For me, priming the pump is reading broadly, wildly, even. Finding a phrase to match the mood, to strike the match to catch a flame.
Oops, I switched metaphors on you. But what’s a metaphor for, if not to use and drop and swap?
• Let me get on my soapbox for a minute. Unlike churches, religious institutions are often self-perpetuating, with their “development” departments to raise funds and provide a constant stream of income. That’s why they’re especially dangerous, with their tendency to stray from their original purpose and compromise their commitment to truth. I’ve found them to be like presidential candidates: they show lots of promise, but ultimately disappoint.
• The older I get, the more I believe that the key to the church’s health and growth is contained in the one-on-one discipleship and the personal interaction within a congregation. The influence of religious institutions is, often as not, more detrimental to the church than it is positive, not least in its professionalization of the ministry.
• Stepping down off the soapbox, it has rained every day here for the last, oh, month, maybe. Or more. I love rain, but I’m beginning to understand how Noah felt. At least, in part, since I’m not building an ark.
• Best I recall, the last several American presidential elections were touted as being crucial to the continued success of the American dream, or some such phraseology. This one is no exception. The 2012 elections are a “critical historical tipping point,” says one good man. Now, let’s set aside for the moment that elections tend to come in cycles (but still show trends). And let us not forget the sovereignty of God, who rules over the affairs of men (while still allowing them plenty of leeway in their free will). I think I tend to agree with that phrase.

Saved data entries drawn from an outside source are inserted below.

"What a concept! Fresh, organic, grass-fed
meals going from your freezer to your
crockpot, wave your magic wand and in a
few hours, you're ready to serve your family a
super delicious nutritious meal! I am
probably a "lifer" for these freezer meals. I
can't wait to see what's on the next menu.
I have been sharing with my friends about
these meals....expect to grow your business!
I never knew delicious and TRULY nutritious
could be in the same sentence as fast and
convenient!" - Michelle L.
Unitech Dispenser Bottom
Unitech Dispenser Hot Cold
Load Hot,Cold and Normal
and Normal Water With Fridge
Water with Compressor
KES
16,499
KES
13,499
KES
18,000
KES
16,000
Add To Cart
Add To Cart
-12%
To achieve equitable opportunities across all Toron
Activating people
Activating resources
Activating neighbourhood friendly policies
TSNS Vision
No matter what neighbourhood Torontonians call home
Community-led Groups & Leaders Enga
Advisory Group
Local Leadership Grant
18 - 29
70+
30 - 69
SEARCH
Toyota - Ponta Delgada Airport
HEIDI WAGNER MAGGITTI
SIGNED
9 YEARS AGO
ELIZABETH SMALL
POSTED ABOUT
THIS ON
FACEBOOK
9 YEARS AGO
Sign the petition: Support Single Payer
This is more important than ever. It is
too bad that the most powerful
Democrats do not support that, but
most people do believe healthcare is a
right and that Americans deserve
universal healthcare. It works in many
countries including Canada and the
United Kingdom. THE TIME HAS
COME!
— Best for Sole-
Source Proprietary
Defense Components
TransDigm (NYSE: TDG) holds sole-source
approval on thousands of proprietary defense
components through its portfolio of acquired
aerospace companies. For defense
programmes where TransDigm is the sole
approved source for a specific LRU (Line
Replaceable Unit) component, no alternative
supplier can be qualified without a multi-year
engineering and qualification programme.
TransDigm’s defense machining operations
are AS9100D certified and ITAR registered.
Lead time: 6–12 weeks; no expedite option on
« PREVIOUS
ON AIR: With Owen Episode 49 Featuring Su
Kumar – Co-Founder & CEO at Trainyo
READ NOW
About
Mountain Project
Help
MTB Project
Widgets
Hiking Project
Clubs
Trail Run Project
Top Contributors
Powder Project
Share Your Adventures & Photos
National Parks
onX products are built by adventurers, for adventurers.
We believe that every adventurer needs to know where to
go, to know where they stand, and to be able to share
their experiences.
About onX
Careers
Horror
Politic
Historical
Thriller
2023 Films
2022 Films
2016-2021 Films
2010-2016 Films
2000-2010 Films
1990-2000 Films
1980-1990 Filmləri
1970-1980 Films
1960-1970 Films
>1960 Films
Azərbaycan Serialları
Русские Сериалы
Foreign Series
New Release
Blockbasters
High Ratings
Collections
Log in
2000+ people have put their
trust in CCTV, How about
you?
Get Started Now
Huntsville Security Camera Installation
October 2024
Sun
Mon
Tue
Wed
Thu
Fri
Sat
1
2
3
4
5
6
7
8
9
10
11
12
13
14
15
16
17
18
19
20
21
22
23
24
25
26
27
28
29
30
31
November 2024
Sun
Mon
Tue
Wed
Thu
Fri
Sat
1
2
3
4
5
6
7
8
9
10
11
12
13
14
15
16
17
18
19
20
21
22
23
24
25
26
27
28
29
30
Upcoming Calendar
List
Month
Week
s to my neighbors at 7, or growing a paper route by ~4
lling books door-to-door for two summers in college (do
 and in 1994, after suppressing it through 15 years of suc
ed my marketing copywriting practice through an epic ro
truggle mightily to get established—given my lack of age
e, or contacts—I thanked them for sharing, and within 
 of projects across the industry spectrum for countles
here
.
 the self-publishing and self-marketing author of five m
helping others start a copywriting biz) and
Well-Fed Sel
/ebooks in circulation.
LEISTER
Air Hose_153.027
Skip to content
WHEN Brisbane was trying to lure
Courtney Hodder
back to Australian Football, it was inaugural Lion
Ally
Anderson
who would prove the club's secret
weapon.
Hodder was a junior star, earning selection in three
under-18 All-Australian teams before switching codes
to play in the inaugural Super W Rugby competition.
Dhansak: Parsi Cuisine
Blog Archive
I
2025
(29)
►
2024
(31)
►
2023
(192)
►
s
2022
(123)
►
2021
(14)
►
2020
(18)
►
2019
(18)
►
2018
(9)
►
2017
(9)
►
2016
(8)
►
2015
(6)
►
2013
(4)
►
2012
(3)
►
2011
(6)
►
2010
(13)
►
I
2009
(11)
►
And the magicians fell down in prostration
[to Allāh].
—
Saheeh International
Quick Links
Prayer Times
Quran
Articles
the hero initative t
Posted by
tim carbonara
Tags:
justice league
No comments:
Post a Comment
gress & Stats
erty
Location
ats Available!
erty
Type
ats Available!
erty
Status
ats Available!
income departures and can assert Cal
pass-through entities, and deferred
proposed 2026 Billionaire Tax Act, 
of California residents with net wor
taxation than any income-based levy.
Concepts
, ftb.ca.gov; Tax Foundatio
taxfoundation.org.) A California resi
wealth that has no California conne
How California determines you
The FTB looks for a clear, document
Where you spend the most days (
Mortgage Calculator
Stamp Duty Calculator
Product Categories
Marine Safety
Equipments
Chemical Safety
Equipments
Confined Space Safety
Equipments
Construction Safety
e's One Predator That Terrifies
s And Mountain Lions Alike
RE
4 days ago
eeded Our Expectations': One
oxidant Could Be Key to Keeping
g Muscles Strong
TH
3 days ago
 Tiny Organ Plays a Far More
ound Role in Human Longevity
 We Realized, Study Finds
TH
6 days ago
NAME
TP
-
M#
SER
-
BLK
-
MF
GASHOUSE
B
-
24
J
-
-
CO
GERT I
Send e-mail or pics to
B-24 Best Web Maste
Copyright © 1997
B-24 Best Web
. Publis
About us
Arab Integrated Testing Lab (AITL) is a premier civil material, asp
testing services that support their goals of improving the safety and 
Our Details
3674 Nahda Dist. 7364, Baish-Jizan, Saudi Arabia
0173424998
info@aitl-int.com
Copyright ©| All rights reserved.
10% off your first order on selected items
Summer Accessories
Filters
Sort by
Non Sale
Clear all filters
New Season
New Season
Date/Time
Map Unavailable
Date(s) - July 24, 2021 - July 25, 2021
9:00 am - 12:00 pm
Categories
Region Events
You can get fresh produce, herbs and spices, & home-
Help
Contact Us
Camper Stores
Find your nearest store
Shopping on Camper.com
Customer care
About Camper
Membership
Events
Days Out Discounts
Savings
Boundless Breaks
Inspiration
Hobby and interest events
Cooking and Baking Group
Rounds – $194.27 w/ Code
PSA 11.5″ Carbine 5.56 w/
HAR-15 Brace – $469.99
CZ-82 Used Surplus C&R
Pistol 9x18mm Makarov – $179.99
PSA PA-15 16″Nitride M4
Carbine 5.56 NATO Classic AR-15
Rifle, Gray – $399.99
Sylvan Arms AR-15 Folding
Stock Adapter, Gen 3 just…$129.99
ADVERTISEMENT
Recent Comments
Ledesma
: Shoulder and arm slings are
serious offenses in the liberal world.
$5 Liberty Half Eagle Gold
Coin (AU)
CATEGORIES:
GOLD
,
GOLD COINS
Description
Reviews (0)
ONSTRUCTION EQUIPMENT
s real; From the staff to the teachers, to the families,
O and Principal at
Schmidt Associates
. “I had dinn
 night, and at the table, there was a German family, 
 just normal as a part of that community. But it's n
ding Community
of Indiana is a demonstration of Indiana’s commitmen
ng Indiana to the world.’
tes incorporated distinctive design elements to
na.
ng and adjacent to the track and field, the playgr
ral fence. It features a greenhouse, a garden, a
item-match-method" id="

Assuming it’s true, however, Republicans have made an early start at lousing it up, if they have in mind to pull the country back from a socialist bent. If. Often a big word, that if, isn’t it?
• I doubt I have a thoroughly political bone in my body, although, like the World Cup every four years, I watch the presidential goings-on with interest. I don’t keep up with the soccer teams between those quadrennial points of emotion. Nor with politics. Through an accident of geography and a choice of political philosophy, my favorite team consistently does better in the games than my candidates, if I have one, do in the elections.
• Do you tire quickly of politics? Me, too. Because I know, unlike some, that salvation does not come by government. Nor prosperity. Though government (and perhaps even involvement in such) can do much to hinder both. Now there’s a spiritual thought to ponder.